YOUR ASSIGNMENT → Put the lines of the records below into a numbered list, skipping blank lines and leaving out the pictures.

(Records from a dataset)
↓
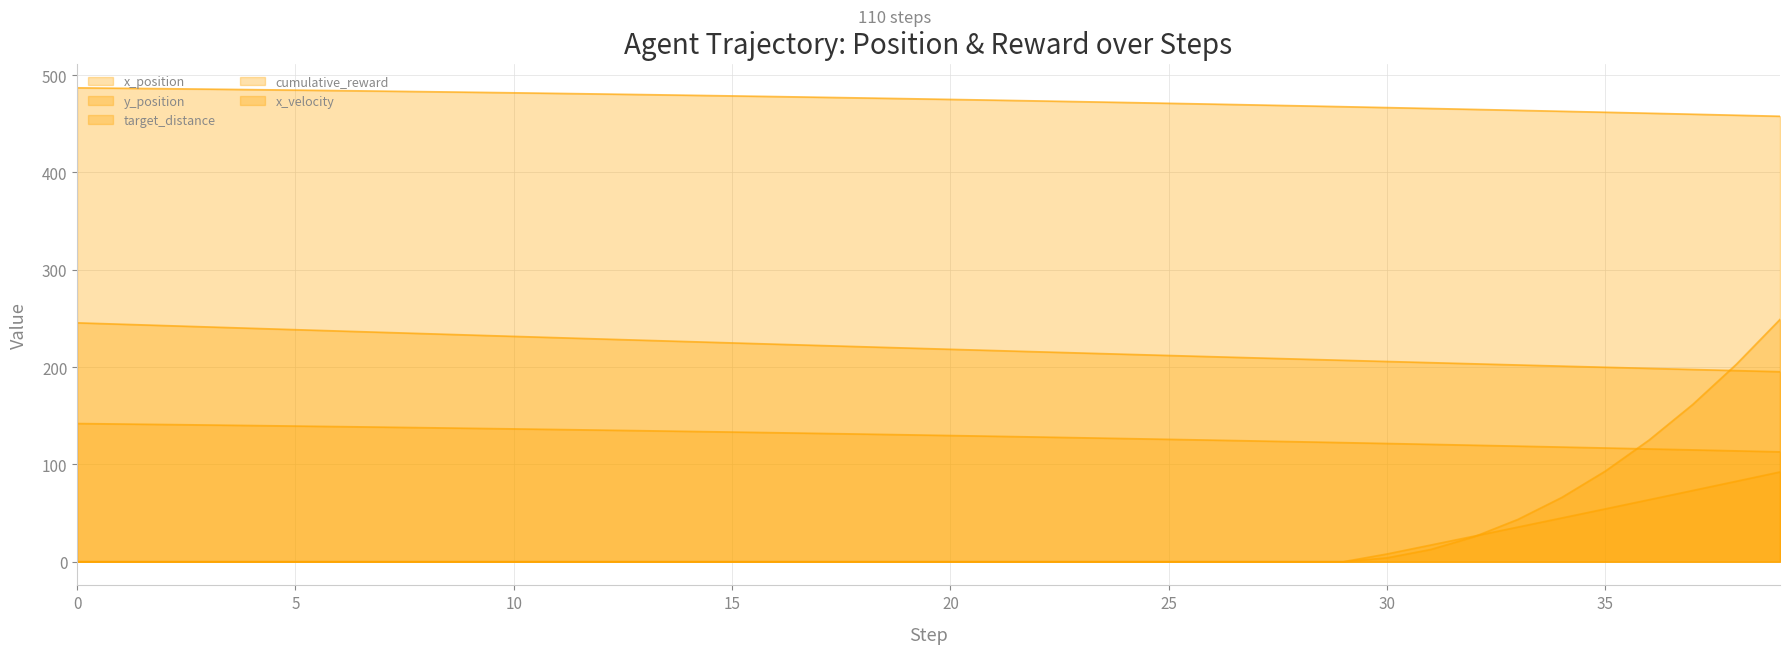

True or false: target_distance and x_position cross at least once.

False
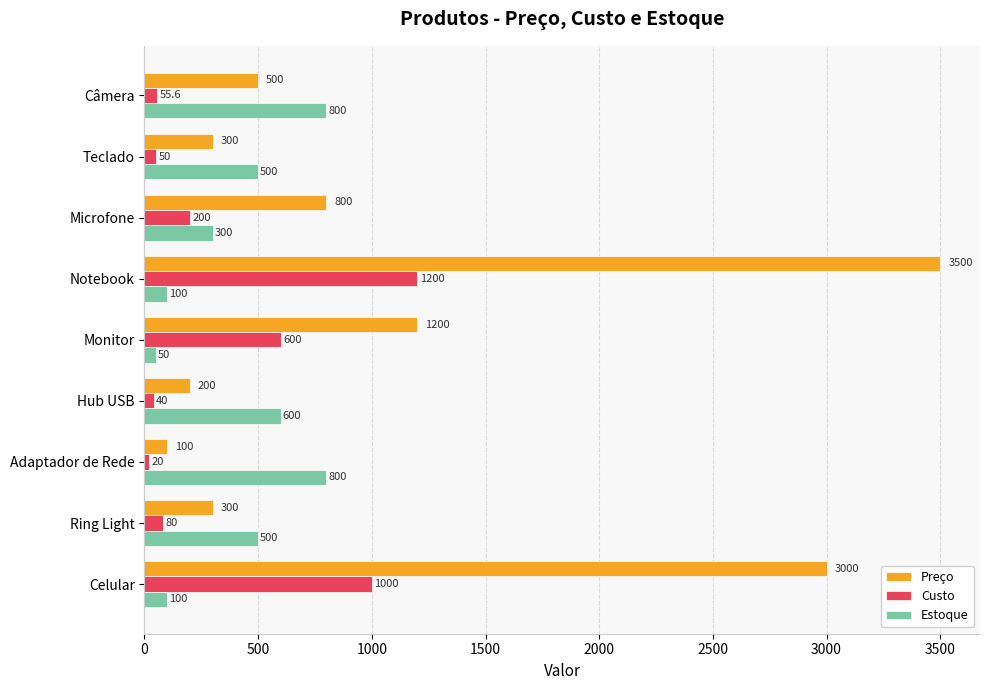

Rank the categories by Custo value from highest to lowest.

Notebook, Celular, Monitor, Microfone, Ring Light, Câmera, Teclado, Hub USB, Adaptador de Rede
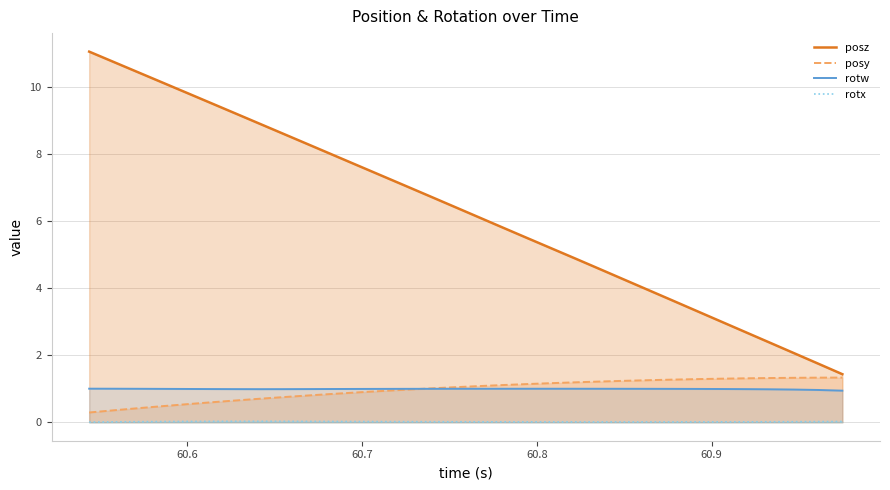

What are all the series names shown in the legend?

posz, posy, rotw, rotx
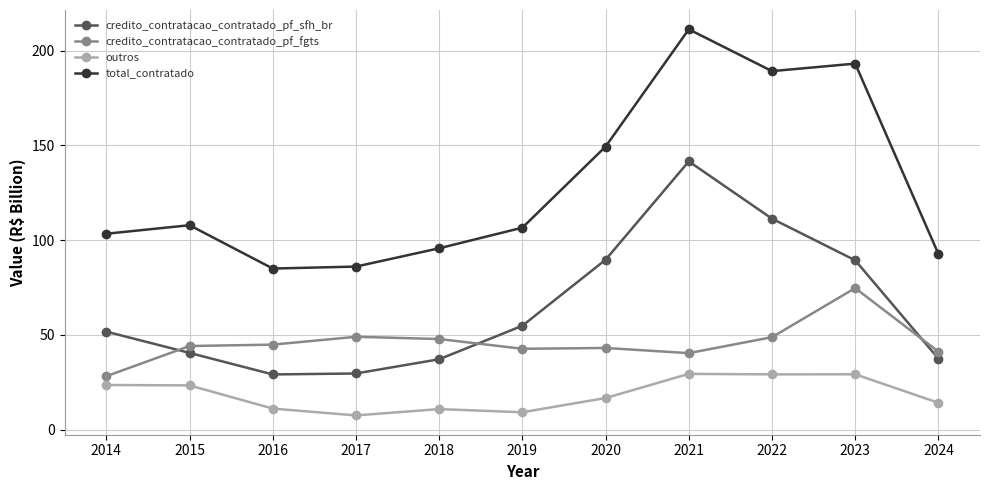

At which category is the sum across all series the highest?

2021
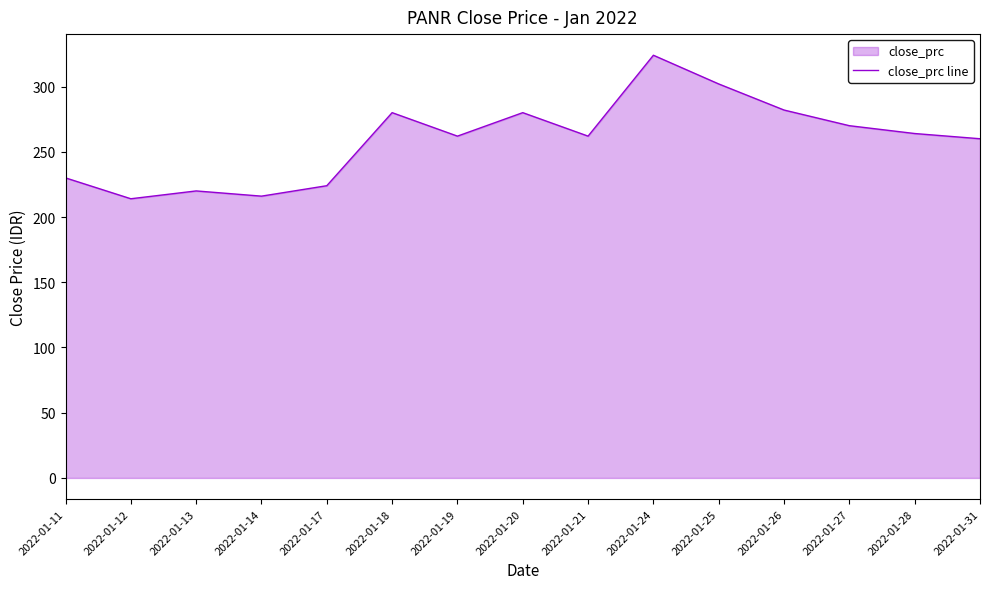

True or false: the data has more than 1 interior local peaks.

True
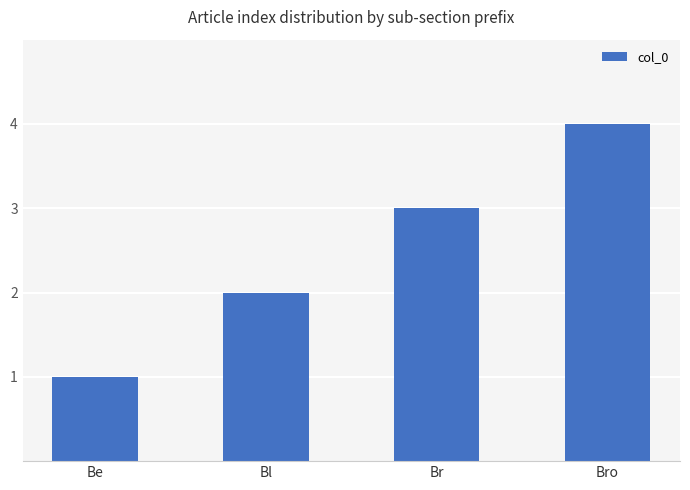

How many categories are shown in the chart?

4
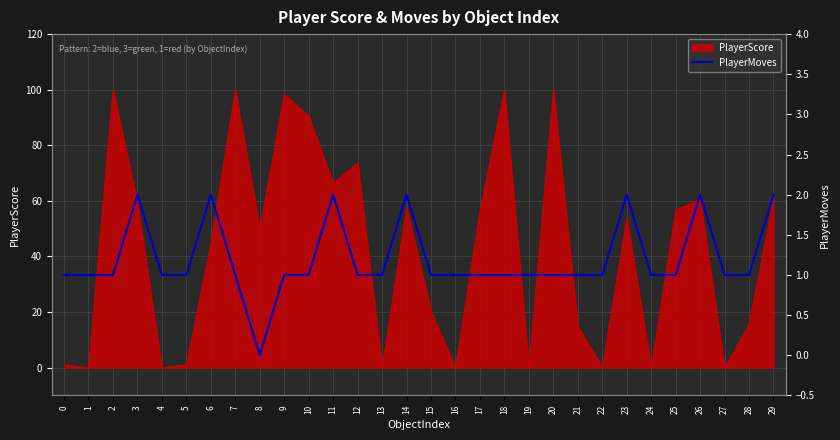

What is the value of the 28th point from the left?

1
↑
SOLUTION →
1. True or false: target_distance and x_position cross at least once.
2. False
3. Rank the categories by Custo value from highest to lowest.
4. Notebook, Celular, Monitor, Microfone, Ring Light, Câmera, Teclado, Hub USB, Adaptador de Rede
5. What are all the series names shown in the legend?
6. posz, posy, rotw, rotx
7. At which category is the sum across all series the highest?
8. 2021
9. True or false: the data has more than 1 interior local peaks.
10. True
11. How many categories are shown in the chart?
12. 4
13. What is the value of the 28th point from the left?
14. 1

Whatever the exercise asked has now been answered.